ВЫБРАННЫЙ ОТРЫВОК:
Дирк Халстид: Расскажи о своём первом опыте освещения военного конфликта.

Дэвид Лисон: Когда я начинал работать в подобных ситуациях, я был очень молод. Мне было 25 или 26. Моей первой такой командировкой была поездка в Никарагуа, я должен был рассказать о формировании Контрас Бойцы Свободы (Contras The Freedom fighters), созванном по решению президента Рейгана. Эти ребята базировались в Гондурасе и готовились начать регулярные рейды в Никарагуа. Так что я отправился в Гондурас и просидел там около трёх недель, дожидаясь возможности встретиться с Контрас и уйти с ними в Никарагуа. Как раз тогда я познакомился с Джимом Нахтвеем. Я постучал в его дверь и сказал: «Привет, я Дэвид Лисон из Тайм Пикаян Стэйтс Айтем из Нового Орлеана. А ты Джим Нахтвей. Мы будем снимать одну и ту же историю.» Мне смешно вспоминать этот разговор, потому что он ответил: «Какую такую историю?!» На самом деле, это должно было быть секретом, что кто-то из фотографов собирается иди с Контрас, и никто не говорил ни слова об этом.

Какие чувства вызывала у тебя твоя работа тогда?

Я очень нервничал. Я считал, что должен был быть готов умереть. Сейчас всё наоборот, я всё время говорю себе: «Нет, ты должен вернуться домой.» Но тогда я ничего не понимал, всё время закалял себя словами: «Ты не вернёшься, ты погибнешь. Это нормально, это часть твоей работы. Если ты не готов, зачем ты сюда приехал, парень?» Несмотря на это, у меня было с собой довольно много вещей, необходимых для выживания. Я научился этому у Джона Хогленда, он был в числе моих первых учителей. Он погиб в 1986м в Сушитото, в Эль-Сальвадоре, под перекрёстным огнём. В общем, я был готов ко всему. Но я выбросил половину этого снаряжения после первого подъёма в горы, а к концу всей этой истории с Контрас у меня уже почти ничего не осталось.

ИСХОДНЫЕ ЗАПИСИ:

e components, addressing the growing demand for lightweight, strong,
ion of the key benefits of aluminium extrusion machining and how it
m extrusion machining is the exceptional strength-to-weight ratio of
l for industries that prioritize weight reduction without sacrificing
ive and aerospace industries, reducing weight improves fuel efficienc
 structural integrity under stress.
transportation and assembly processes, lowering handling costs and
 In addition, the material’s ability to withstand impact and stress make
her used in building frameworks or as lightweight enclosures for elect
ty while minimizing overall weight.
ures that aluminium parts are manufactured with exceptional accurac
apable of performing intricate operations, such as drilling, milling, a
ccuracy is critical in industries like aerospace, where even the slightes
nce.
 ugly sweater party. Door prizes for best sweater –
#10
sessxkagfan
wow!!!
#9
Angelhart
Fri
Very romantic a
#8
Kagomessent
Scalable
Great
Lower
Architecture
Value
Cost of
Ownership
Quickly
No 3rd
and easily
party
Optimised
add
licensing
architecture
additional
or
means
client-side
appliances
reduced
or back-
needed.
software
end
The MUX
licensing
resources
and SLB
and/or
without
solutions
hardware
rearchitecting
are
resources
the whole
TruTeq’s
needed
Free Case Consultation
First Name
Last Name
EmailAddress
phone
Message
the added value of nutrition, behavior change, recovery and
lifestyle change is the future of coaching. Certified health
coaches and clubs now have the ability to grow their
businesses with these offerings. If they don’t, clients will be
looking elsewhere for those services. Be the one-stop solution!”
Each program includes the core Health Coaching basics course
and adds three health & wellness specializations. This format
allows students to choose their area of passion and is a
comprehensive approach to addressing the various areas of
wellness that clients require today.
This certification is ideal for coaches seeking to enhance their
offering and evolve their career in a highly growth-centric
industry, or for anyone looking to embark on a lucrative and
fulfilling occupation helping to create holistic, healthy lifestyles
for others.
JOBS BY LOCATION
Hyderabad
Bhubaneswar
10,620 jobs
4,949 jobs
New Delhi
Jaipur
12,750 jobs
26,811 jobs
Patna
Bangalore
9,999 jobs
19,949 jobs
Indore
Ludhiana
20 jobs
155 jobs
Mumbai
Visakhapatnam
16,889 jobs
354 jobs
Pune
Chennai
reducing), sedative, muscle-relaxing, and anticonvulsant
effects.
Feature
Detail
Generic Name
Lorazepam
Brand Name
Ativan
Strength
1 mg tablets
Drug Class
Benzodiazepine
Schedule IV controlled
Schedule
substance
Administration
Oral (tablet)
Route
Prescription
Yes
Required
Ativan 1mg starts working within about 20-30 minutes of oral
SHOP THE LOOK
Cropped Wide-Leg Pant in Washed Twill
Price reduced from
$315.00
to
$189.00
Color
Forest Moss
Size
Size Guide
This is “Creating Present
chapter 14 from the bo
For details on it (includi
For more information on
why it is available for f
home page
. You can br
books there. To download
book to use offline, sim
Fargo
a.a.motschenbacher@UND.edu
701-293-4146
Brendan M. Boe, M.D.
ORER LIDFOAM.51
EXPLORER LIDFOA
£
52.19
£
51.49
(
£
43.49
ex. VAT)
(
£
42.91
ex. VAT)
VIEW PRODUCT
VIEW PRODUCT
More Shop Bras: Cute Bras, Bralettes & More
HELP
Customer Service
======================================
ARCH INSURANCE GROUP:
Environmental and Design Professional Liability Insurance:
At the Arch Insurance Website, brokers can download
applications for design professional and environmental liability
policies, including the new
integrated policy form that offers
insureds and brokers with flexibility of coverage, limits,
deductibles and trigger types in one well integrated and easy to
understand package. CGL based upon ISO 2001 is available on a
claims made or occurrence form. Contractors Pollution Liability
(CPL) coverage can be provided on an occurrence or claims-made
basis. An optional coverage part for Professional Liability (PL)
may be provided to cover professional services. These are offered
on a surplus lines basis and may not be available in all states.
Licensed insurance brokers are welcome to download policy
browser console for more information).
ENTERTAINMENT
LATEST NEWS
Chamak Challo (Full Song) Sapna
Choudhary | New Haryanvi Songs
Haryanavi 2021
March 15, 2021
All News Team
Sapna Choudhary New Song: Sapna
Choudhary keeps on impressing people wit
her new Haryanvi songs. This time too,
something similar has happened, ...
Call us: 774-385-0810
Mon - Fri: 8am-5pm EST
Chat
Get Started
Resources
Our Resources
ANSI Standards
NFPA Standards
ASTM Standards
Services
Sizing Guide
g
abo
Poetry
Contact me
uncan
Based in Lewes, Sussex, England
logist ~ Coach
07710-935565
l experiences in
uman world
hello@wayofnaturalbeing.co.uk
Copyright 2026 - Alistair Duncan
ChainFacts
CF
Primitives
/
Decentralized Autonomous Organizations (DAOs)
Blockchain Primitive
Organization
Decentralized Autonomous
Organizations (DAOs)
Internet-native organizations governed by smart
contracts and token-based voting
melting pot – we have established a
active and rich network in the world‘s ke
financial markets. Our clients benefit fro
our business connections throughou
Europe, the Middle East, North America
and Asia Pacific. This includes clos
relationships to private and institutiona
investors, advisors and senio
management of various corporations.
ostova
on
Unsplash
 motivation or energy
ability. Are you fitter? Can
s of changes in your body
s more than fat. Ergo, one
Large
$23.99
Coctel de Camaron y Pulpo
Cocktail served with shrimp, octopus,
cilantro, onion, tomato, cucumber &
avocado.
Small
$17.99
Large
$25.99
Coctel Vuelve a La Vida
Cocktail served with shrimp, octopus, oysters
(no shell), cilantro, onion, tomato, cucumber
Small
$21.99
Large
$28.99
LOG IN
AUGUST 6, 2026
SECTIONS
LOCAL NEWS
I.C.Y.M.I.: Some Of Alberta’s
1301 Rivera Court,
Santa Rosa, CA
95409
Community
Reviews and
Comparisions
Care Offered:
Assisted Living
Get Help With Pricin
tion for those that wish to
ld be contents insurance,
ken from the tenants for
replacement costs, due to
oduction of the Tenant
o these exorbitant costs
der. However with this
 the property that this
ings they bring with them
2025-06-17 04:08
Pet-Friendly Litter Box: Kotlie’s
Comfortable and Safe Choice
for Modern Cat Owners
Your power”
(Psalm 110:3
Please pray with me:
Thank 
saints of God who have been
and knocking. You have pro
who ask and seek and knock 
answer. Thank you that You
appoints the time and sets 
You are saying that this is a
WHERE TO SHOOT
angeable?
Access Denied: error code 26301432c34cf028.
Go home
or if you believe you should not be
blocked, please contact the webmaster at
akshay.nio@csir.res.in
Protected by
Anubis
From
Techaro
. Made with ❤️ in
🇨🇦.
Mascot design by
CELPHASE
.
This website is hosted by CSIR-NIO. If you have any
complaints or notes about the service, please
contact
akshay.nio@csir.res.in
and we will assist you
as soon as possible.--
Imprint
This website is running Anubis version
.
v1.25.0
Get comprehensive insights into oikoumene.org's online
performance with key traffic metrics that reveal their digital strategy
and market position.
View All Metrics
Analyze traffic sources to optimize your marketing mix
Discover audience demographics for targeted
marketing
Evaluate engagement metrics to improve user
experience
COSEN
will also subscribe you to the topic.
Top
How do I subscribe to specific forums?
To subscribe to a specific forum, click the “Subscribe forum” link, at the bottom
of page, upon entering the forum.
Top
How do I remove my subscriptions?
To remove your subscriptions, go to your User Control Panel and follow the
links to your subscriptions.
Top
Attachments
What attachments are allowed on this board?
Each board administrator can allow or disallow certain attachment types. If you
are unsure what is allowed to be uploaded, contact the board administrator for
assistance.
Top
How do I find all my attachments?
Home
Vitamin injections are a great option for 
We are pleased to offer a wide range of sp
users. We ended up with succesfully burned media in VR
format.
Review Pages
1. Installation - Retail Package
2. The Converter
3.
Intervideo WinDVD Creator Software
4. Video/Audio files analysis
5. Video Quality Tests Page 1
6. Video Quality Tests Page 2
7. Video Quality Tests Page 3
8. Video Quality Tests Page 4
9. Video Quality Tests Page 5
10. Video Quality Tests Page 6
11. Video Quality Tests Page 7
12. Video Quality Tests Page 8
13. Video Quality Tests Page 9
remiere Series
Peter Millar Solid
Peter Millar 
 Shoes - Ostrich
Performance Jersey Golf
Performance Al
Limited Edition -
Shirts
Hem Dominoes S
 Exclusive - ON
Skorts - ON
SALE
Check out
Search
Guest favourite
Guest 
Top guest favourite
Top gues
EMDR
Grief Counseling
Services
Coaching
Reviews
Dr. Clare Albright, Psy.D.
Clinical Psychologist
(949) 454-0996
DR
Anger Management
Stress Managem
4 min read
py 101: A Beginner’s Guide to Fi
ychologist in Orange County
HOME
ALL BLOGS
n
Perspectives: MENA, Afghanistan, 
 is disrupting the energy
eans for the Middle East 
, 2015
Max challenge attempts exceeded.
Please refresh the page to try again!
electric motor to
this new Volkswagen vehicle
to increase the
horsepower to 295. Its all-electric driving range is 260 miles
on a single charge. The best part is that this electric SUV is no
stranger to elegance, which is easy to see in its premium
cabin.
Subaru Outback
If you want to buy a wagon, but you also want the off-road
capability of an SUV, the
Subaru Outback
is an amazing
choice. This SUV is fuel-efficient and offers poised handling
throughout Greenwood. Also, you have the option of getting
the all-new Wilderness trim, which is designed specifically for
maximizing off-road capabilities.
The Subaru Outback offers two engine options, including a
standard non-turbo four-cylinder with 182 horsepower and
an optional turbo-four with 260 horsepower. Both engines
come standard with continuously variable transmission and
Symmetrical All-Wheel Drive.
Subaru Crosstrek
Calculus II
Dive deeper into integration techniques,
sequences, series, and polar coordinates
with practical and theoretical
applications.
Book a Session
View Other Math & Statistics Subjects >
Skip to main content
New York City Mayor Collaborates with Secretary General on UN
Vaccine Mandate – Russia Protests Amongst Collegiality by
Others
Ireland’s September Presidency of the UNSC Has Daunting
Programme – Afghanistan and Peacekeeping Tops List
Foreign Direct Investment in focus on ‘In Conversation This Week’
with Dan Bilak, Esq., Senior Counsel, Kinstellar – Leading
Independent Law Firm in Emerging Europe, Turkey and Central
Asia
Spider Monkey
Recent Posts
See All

УСЛОВИЯ ЗАДАНИЙ:
• 1. Воспроизведите дословно строки записей, начиная с самой первой и заканчивая строкой с "In addition, the" включительно.
• 2. Продолжите отрывок интервью о работе фотографа на войне, начав сразу после его последнего предложения.
Отрывок и записи никак не связаны между собой.

ПОЛУЧЕННЫЕ ОТВЕТЫ:
• 1.
e components, addressing the growing demand for lightweight, strong,
ion of the key benefits of aluminium extrusion machining and how it
m extrusion machining is the exceptional strength-to-weight ratio of
l for industries that prioritize weight reduction without sacrificing
ive and aerospace industries, reducing weight improves fuel efficienc
 structural integrity under stress.
transportation and assembly processes, lowering handling costs and
 In addition, the material’s ability to withstand impact and stress make

• 2.
У тебя были цели в те времена?

Нет, я просто выполнял свою работу. Я был известен как фотограф, который возьмётся за любое задание. Наверное, это действительно было так. Почему — этот вопрос я задавал себе всю жизнь, и я до сих пор не знаю точный ответ на него. Я могу сказать так: «Хорошо, я делаю это потому, что есть история, которую нужно рассказать. И это важная история. И у тебя есть возможность поменять чьи-то судьбы». Когда я был на вершине своей карьеры, я по-настоящему верил в то, что фотографии могут остановить войну. И я стремился их найти, снять такие фотографии. Я думал: «Если такая фотография может остановить войну, то какова же её цена? Моя жизнь — её цена. Чья угодно жизнь». До сих пор я спрашиваю других фотографов, смогли бы они отдать свою жизнь за такую фотографию? Но как её найти? У меня не получилось. Может быть, именно это меня так мучит.

Что было после Никарагуа?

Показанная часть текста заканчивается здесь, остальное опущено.